Here is Dom from wedding band Rock My Reception and this weeks blog…..
There is a quote in Beatles folklore which has been re-printed in many of the umpteen biographies, ‘definitive-history-of’ books, and quoted by Lennon himself in interviews. It is a comment Lennon’s Aunt Mimi made to him as a teenager when focussing more on his burgeoning passion for guitars and all things rock and roll rather than, on what she saw, his ‘serious’ studies at the Liverpool College of Art.
“The guitar’s alright John, but you’ll never make a living out of it”
Obviously, with hindsight coming into play this quote is now riddled with delicious irony and must’ve been used as a ‘told-you-so’ tool by Lennon against his aunt whenever she should subsequently get his back up. Indeed, the unprecedented events which were to unfold in the near future would’ve made any parent re-think their outlook on what ‘serious’ studies should be.
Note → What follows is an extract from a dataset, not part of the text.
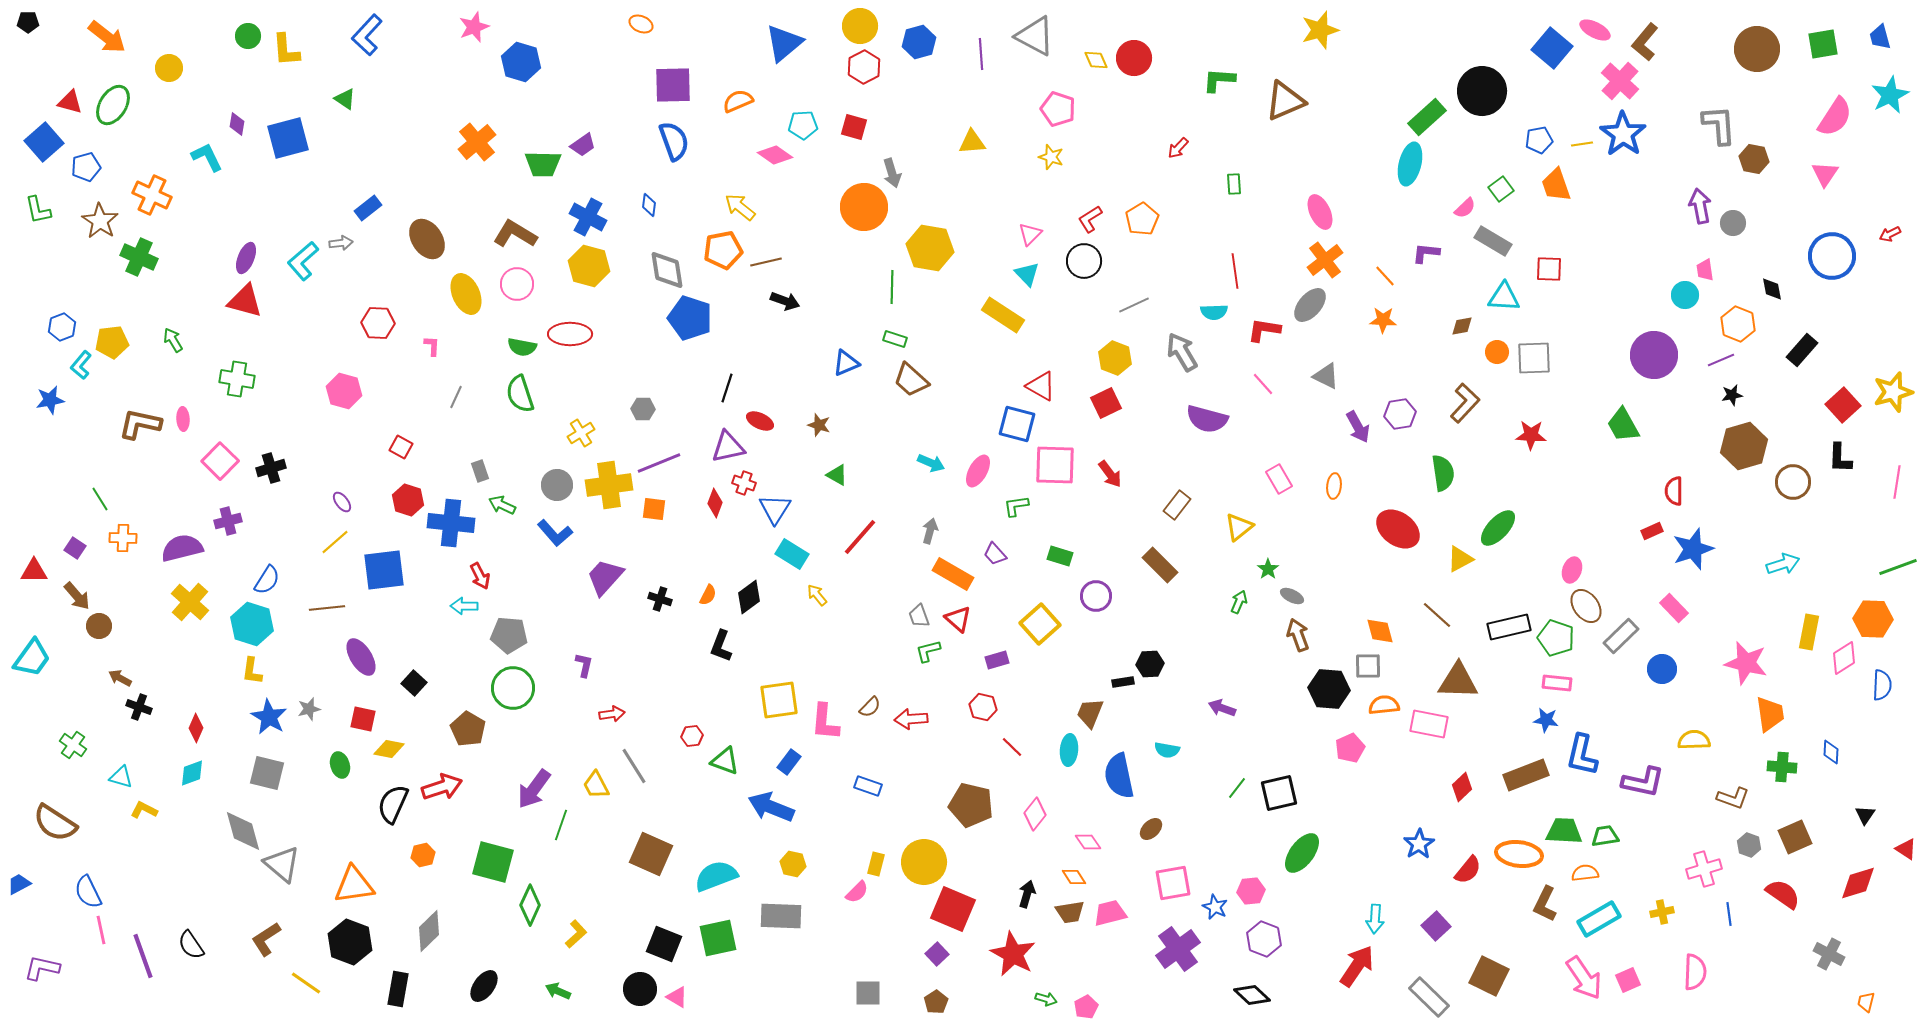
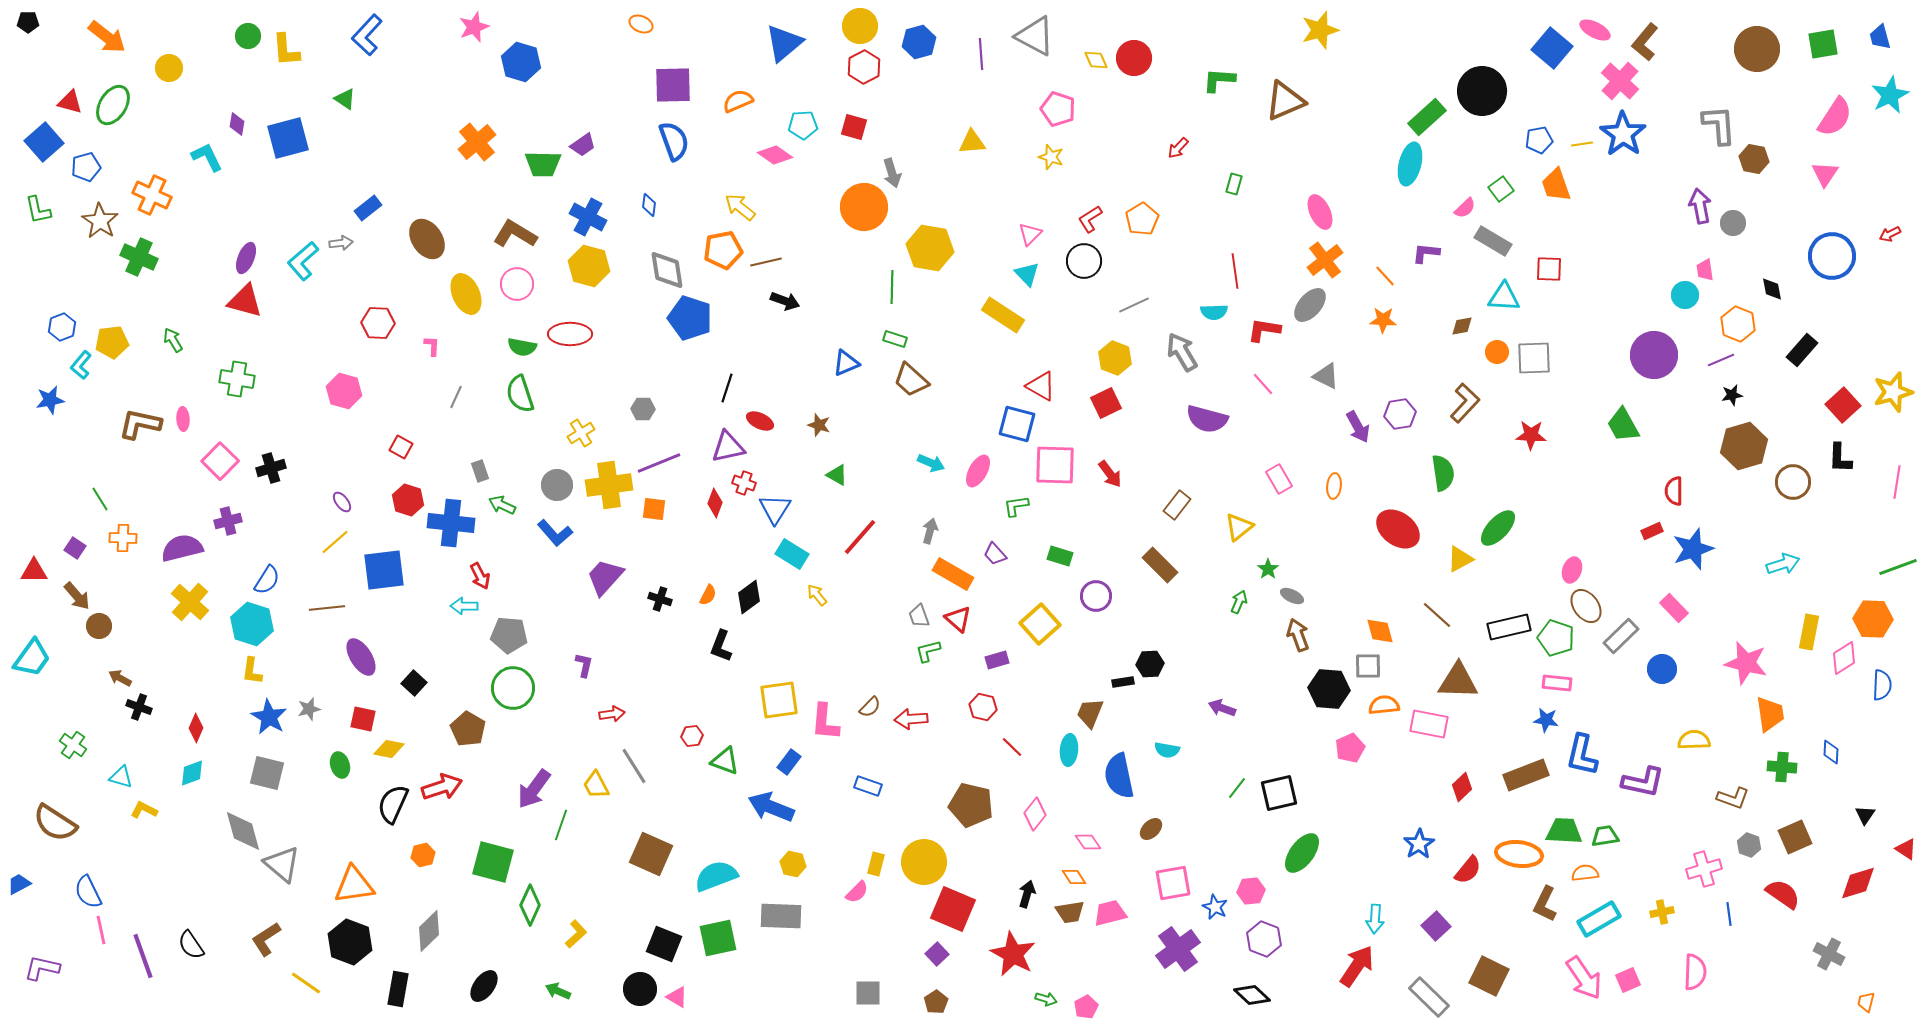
green rectangle at (1234, 184): rotated 20 degrees clockwise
In the eyes of many parents in the 50’s the idea that one could make a successful career out of a seemingly passing teenage fad back in the late 50’s could only have been an alien one. The general consensus being that if you were lucky enough to have passed your Eleven Plus exam you were probably well on your way to a College and University path, the end result being a white collar job, high-ranking society status and all the qualities of life they should bring. For the rest, a secondary modern education until fifteen or sixteen whereby the options may have been more limited to blue-collar, manual jobs. Fast forward to the 21st Century and we get a slightly different view. Not all of the University graduates of the 50’s and 60’s reached the goal of being happy and fulfilled in their lives and not all eleven plus failures ended up settling for mundane 9-5 blue collar jobs. Many took hold of the reins and became successful entrepreneurs in their own rights. In some ways rock and roll could almost be interpreted as being a catalyst for the very notion of societies youth at the time taking matters into their own hands. Taking their own sub-culture and transforming it, with a mixture of passion and enterprise, into a lucrative commodity.
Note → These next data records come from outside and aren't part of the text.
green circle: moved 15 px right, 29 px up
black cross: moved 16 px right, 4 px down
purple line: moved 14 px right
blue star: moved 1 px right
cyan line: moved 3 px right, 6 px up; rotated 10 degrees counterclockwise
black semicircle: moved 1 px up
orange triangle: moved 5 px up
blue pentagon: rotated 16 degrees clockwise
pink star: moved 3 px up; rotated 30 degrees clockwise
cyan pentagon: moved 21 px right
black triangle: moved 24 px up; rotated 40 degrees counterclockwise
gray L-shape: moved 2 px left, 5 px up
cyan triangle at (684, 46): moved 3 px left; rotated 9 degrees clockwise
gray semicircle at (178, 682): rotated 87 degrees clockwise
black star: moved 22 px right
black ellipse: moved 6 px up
It is thanks to the generation of, now sexagenarians and septuagenarians, that subsequent generations of youth have had the freedom to indulge in their passions without the scorn and ridicule that may have been bestowed upon their 1950’s predecessors. As musicians honing our skills in the early 90’s, me and Kieran were often met with the phrase, “Hey lads, when are we seeing you on Top Of The Pops, then?”
At the time this gentle ribbing may have seen slightly patronising, but on closer inspection it actually proves that the very notion that it was now possible to succeed and achieve stardom via a love of music was imbedded in societies psyche.
Sadly, things may have gone slightly awry in the advent of Reality T.V. The idea that you could make a success out of a passion now replaced by that of stardom, regardless of talent or hard graft being the be all and end all. After we won the wedding industry award back in January, we were overwhelmed by the congratulatory messages from people who have known us over the years. The general feeling that the hard work had payed off and that we could now concentrate on a more sure-footed career; pubs and clubs starting to become a less dependable source of income. What we didn’t expect was the mantra-like expression, “So, when are you going to apply for the X-factor?”. It seemed a bizarre notion that so many people would share the view that the natural corollary to achieving success at a wedding award ceremony should be to contact Simon Cowell and company!
So, perhaps we’ve come full circle. The idea now being that a girl half-tunefully singing along to a Beyoncé number on the radio should drop her flourishing career in the bank to be humiliated in front of a panel of ex-soap stars, one hit wonder singers from the 80’s and some egocentric perma tanned music mogul is now the status-quo.
There may even be an Aunt Mimi of 2014, chastising their nephew with the following rebuke:
“An art degree is alright John, but what about filling in that application for Britain’s Got Talent?”